Code first feels faster. Open the editor, start typing, see progress immediately. But when you're building with AI, that instinct leads to endless rewrites. The AI generates plausible code for whatever you ask, whether it fits the bigger picture or not.
Planning first saves you from that trap. Spend 15 minutes thinking through the full scope before writing a single line. The AI becomes a much better partner when it understands the destination.
Brief like you're hiring a contractor
Write down what you want to build in plain English. Not technical requirements—user outcomes.
For FlowDoc, the brief was: "Build a Node.js CLI tool that captures browser workflows using Playwright and generates Markdown documentation with screenshots. Target user: a PM, QA person, or AI-assisted builder who wants to document a product flow quickly."
Notice what's in there: the user, their goal, the output format they expect. Notice what's not: database schemas, API endpoints, class hierarchies. Those come later.
Ask clarifying questions out loud
Good AIs will ask clarifying questions about scope. Let them. This conversation happens in planning mode—no code gets generated yet.
The FlowDoc planning session caught several decisions that would have caused rewrites:
- Screenshots could expose login screens → added a
--record-from-nowflag - Target audience doesn't want AI complexity → keep it simple, just capture and generate
- Output should be shareable → Markdown with embedded images, not a web app
Each question prevented a wrong turn that would have cost hours later.
Cross check with a second AI
Take your plan and paste it into a different AI for a fresh perspective. Ask: "What am I missing? What could go wrong?"
ChatGPT flagged the login screen privacy issue that the planning AI missed. It takes 30 seconds and often catches blind spots.
Make architectural decisions before implementation
Decide on the big structural choices while you're still thinking clearly:
- Language and runtime: Node.js with TypeScript gave us npm packages for Playwright and Commander
- No database: Keep it simple—just files on disk
- Single output format first: Markdown with screenshots, expand later
- CLI over web UI: Easier to build, easier to distribute
These aren't the only good choices, but they're choices made deliberately instead of by accident during implementation.

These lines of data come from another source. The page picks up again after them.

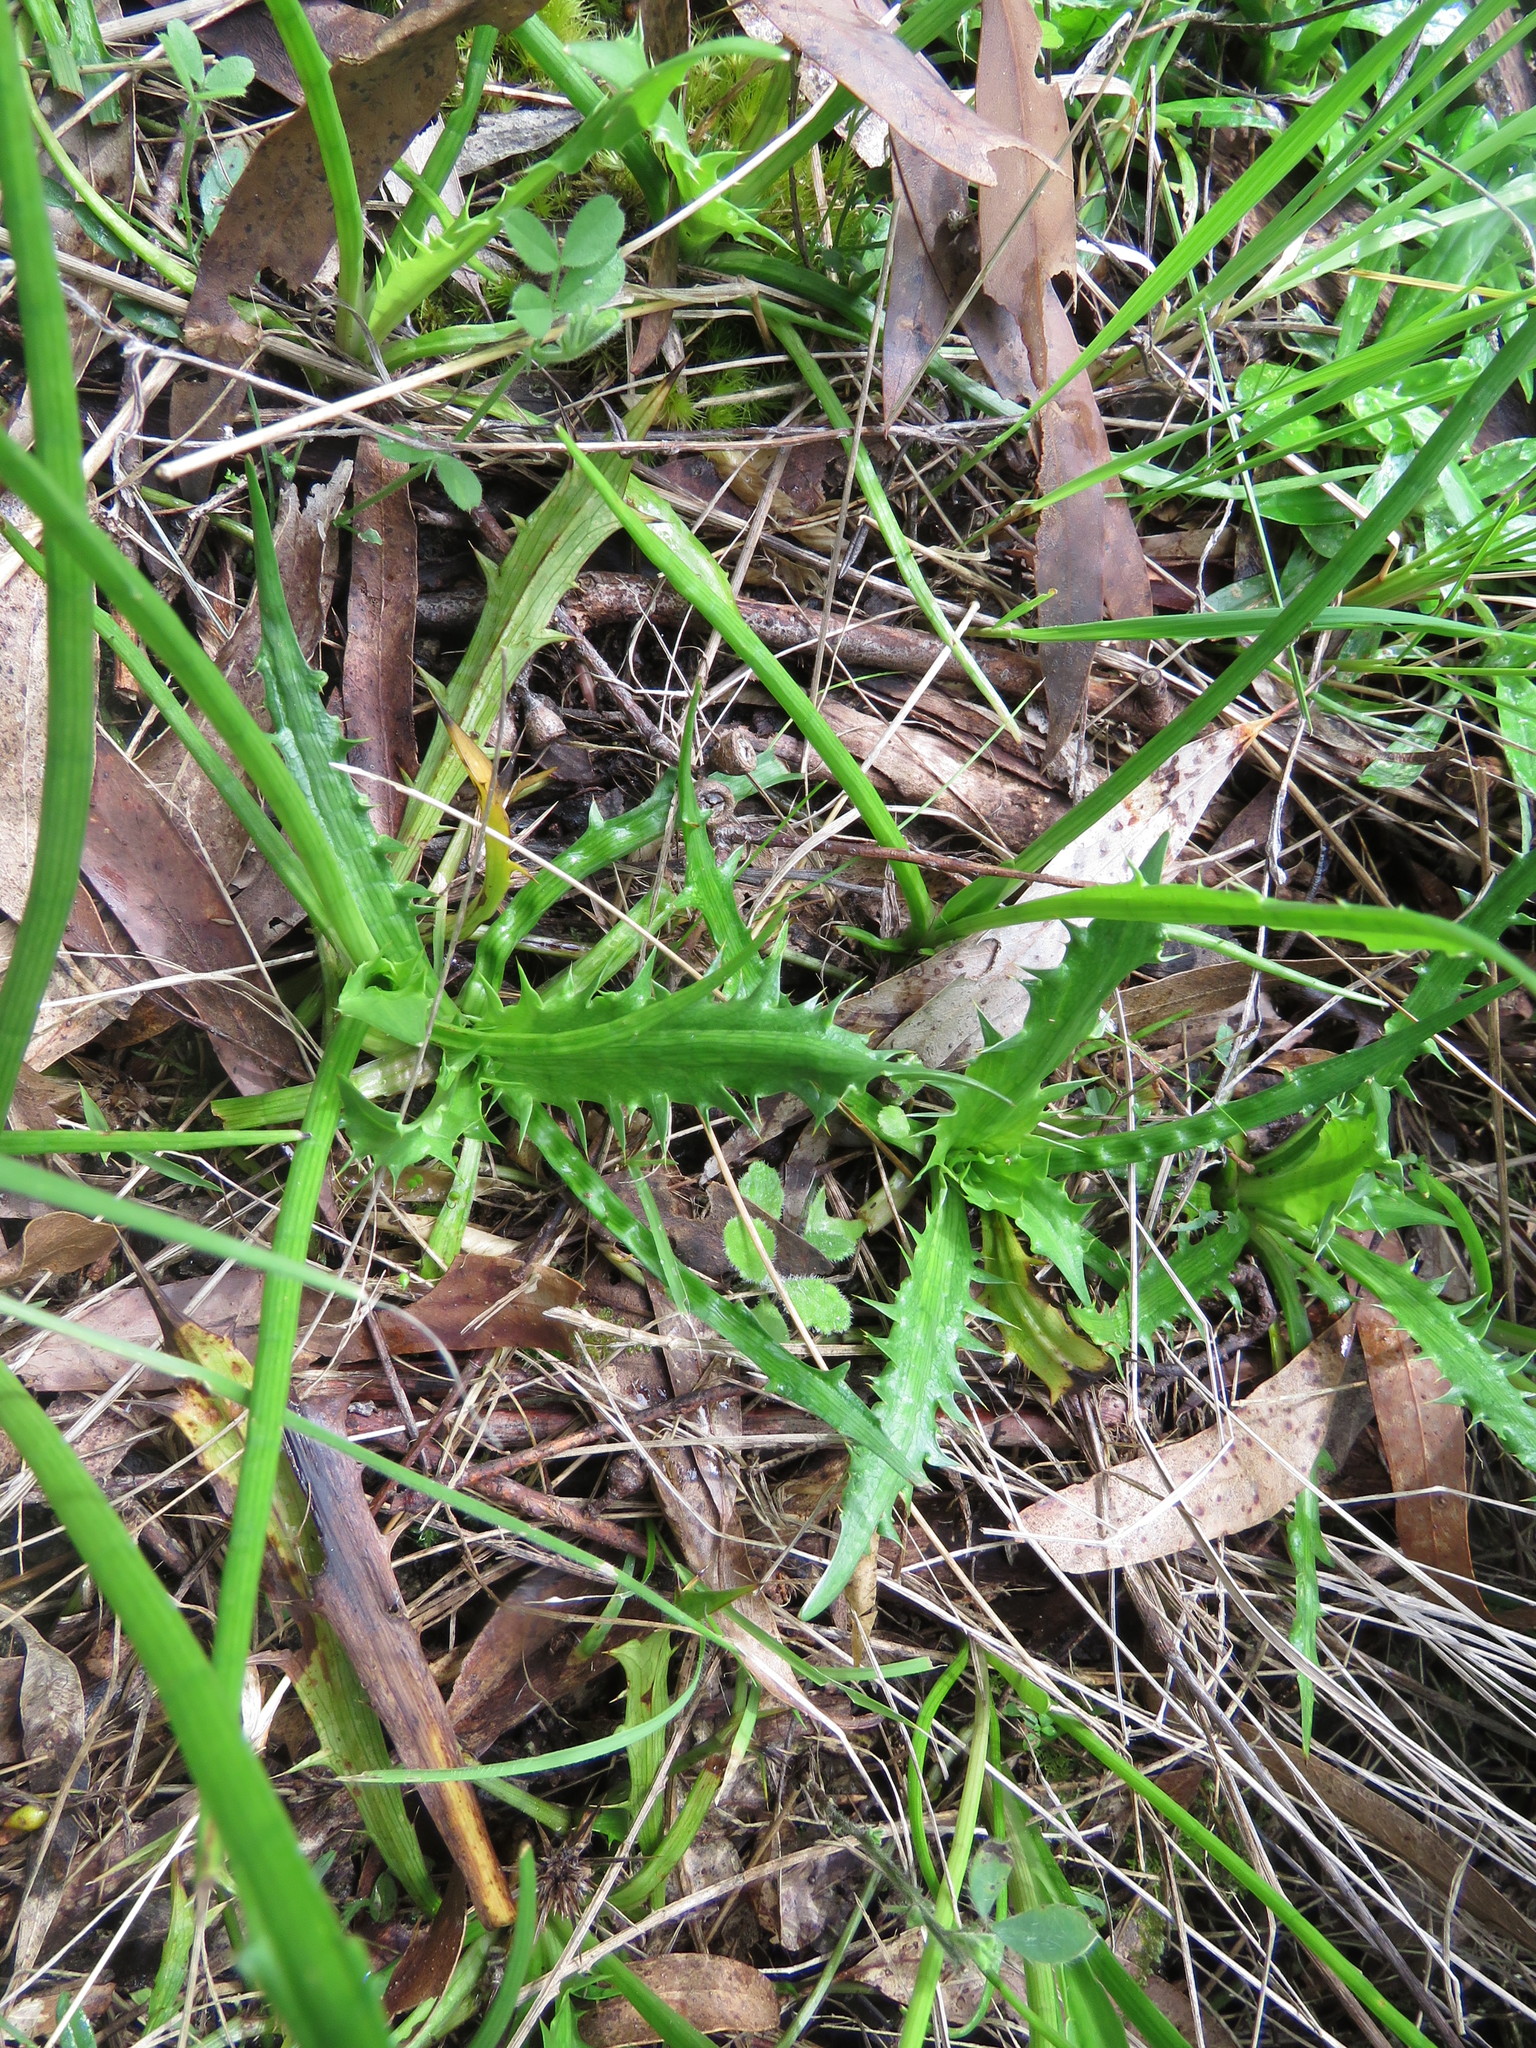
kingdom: Plantae
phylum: Tracheophyta
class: Magnoliopsida
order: Apiales
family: Apiaceae
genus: Eryngium
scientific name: Eryngium vesiculosum
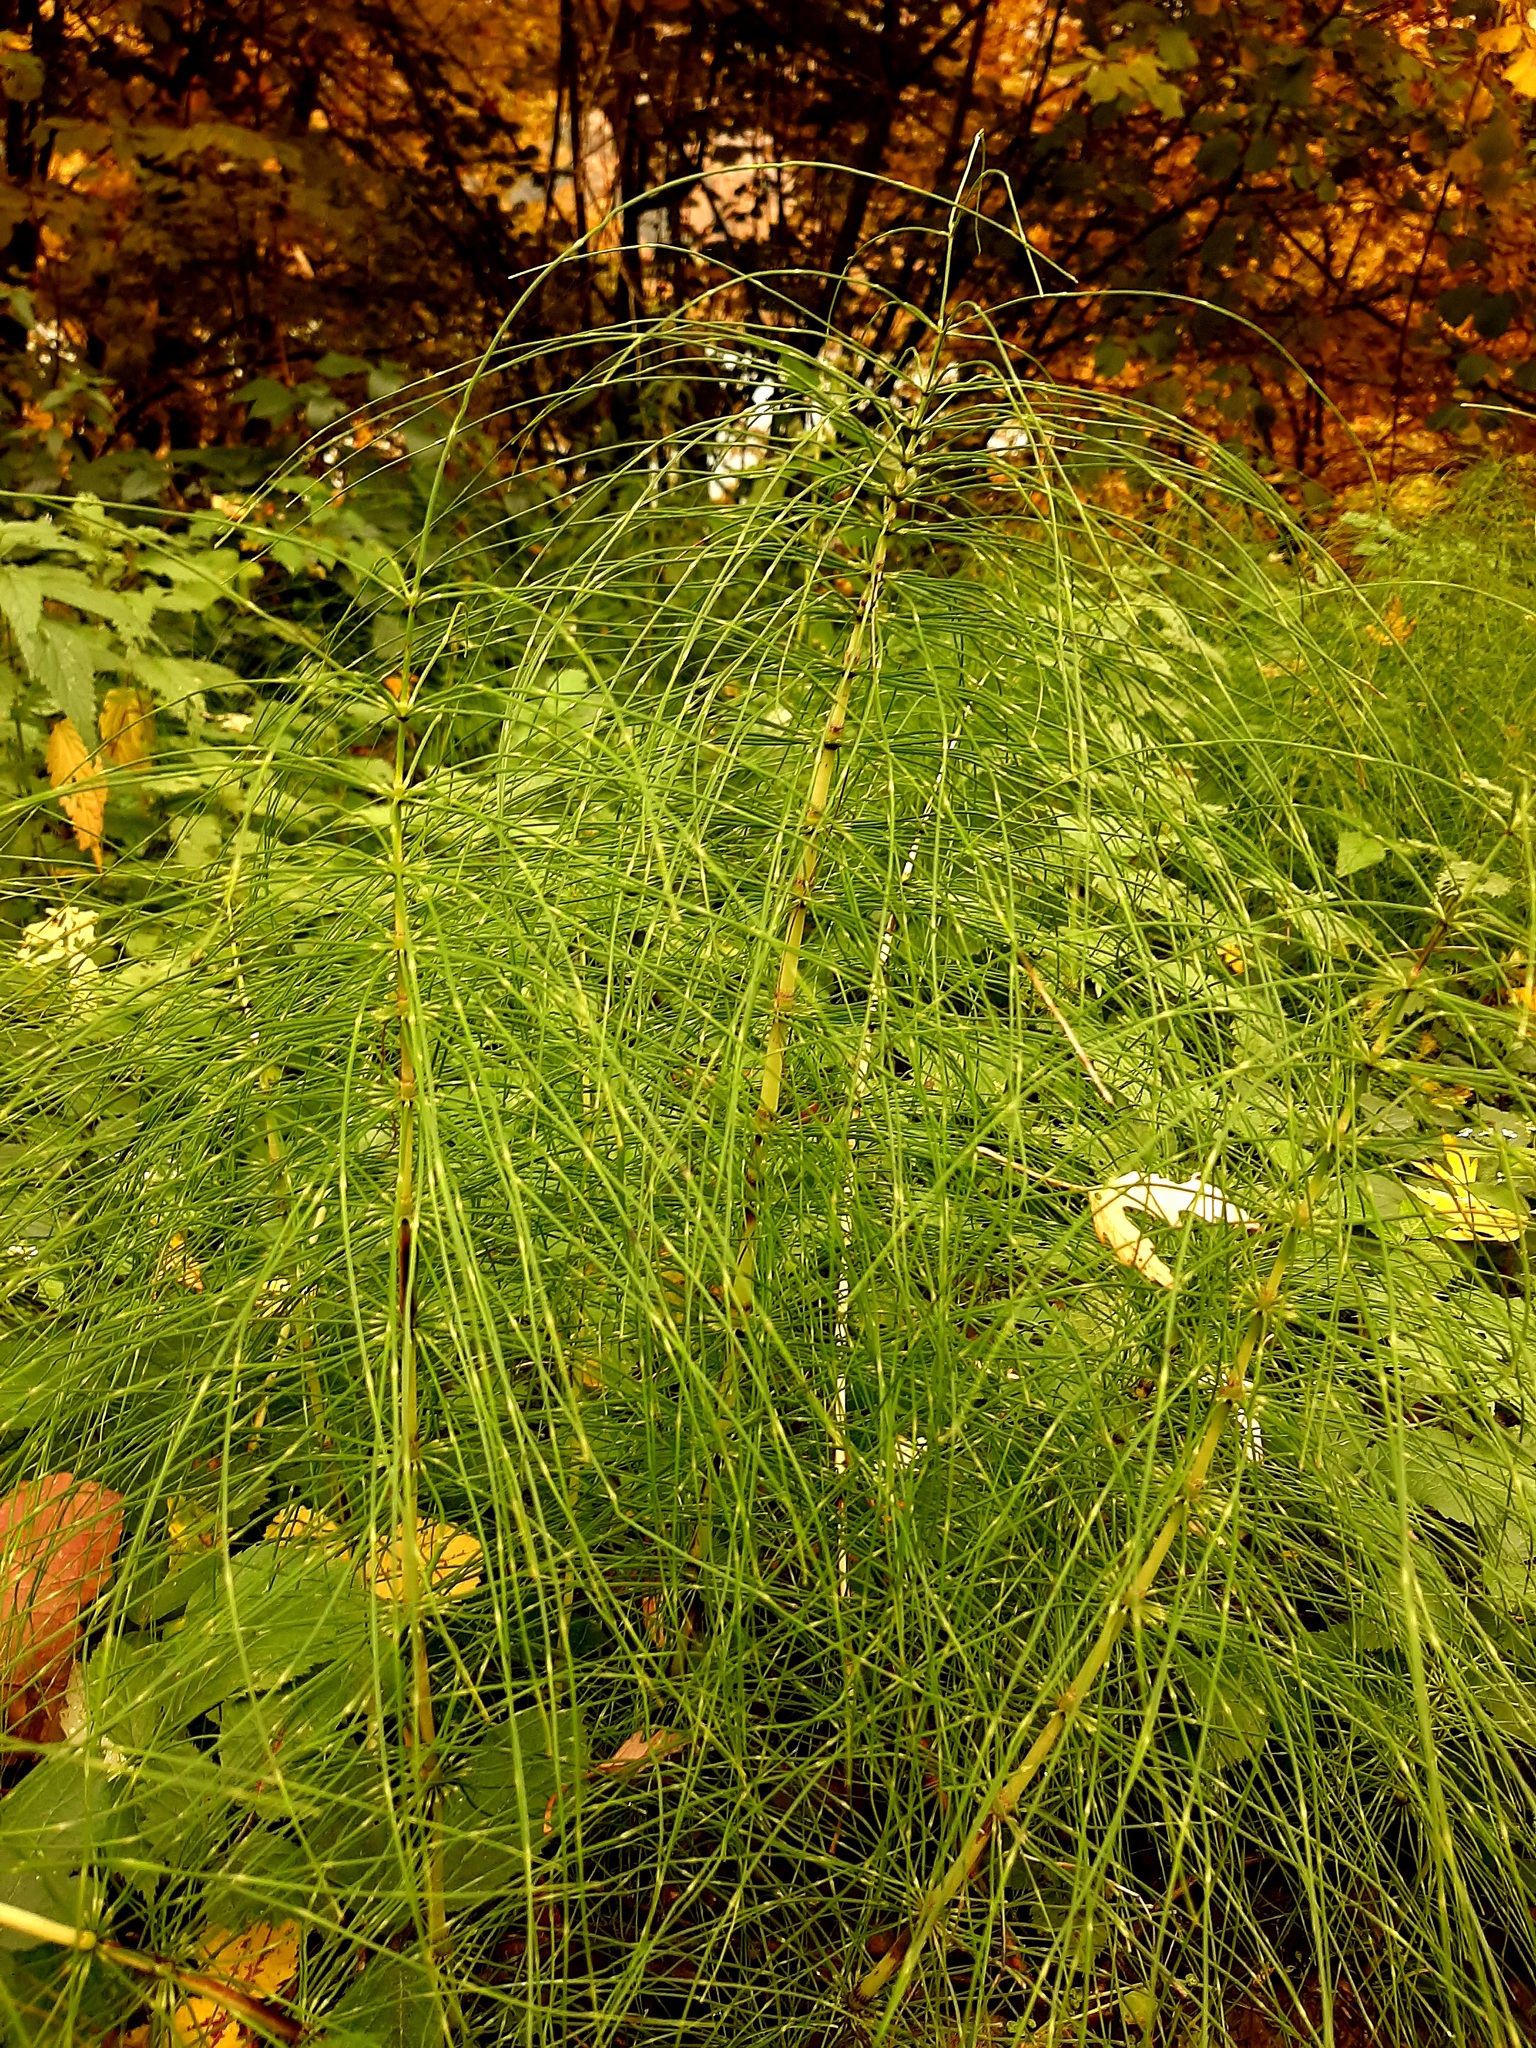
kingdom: Plantae
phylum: Tracheophyta
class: Polypodiopsida
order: Equisetales
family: Equisetaceae
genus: Equisetum
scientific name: Equisetum telmateia
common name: Great horsetail
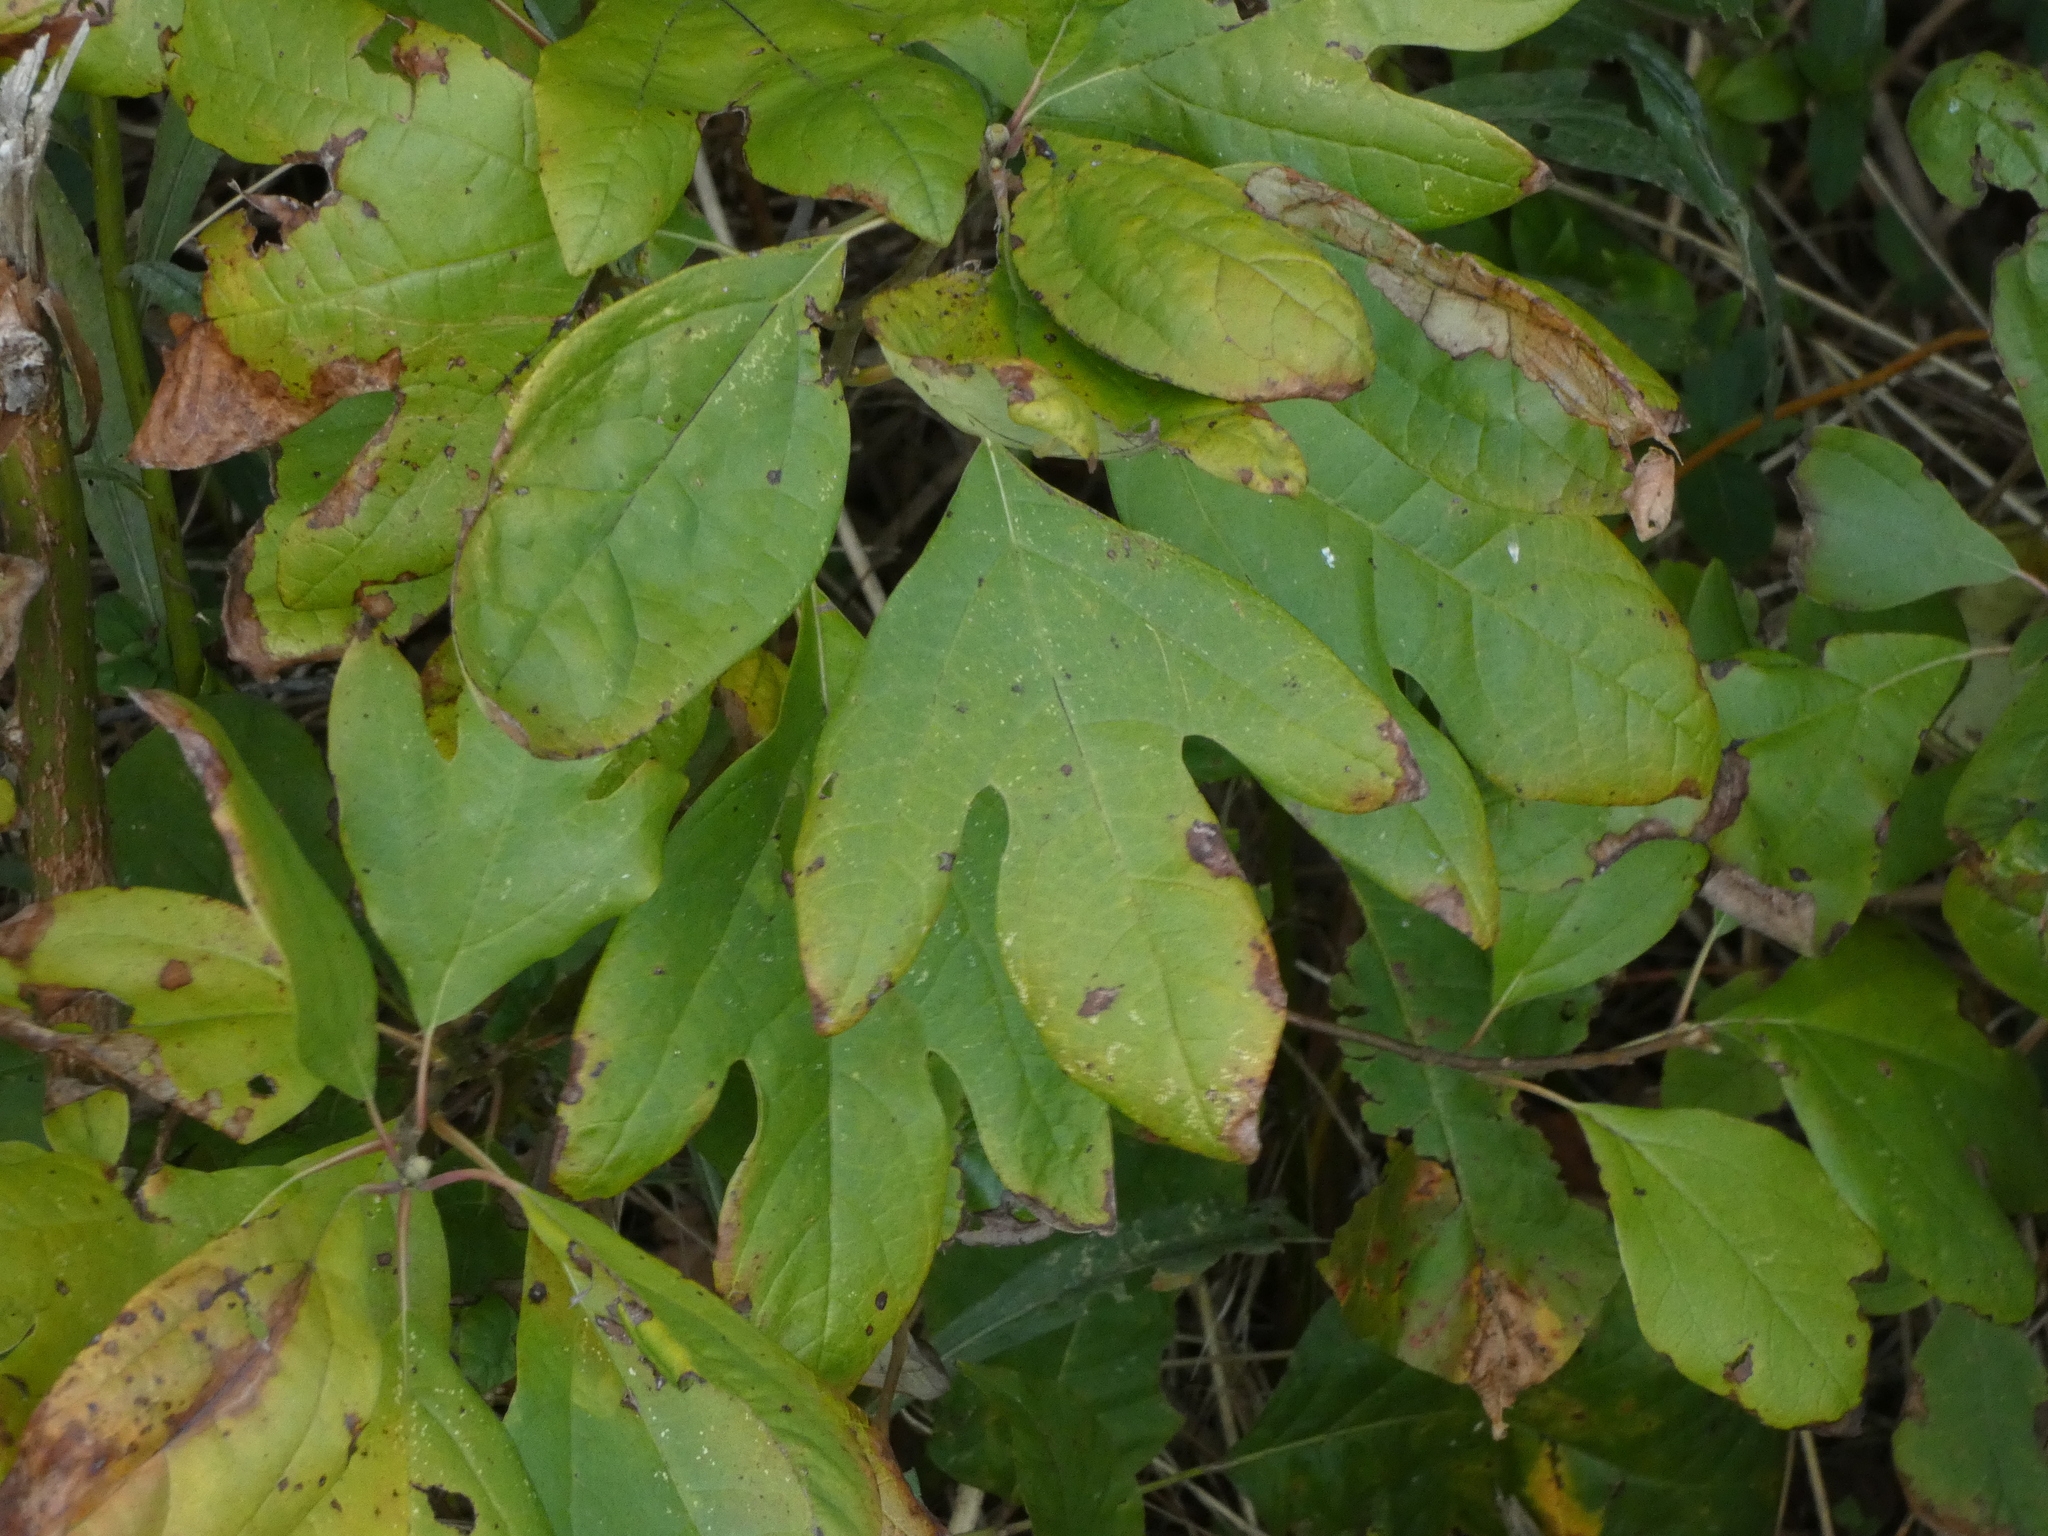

Plan for phases, not features
Think in terms of what you'll build in sequence, not what the final product might someday include. FlowDoc had clear phases:
- Core capture: Browser automation + screenshot generation
- Clean output: Post processing to merge related events
- Rich documentation: Audio narration + transcription
- Team features: Branching workflows, Miro export
- Desktop app: Packaging for domain experts
Each phase delivers something useful. You can stop after any phase and have a working tool.
Write the plan down
Don't keep it in your head. Write a document the AI can reference later. Include:
- What problem this solves
- Who the target user is
- What the output looks like
- What's explicitly out of scope
- The file structure you expect
- Key architectural decisions
This becomes your north star when the AI suggests features that sound cool but don't fit.
Planning saves implementation time
Fifteen minutes of planning prevents three hours of rewriting. The AI generates much better code when it understands the full context. And you make better decisions about trade offs when you're not already three files deep in implementation.
The temptation is to skip this step and jump straight to coding. Resist it. Plan like a PM first, then code like an engineer.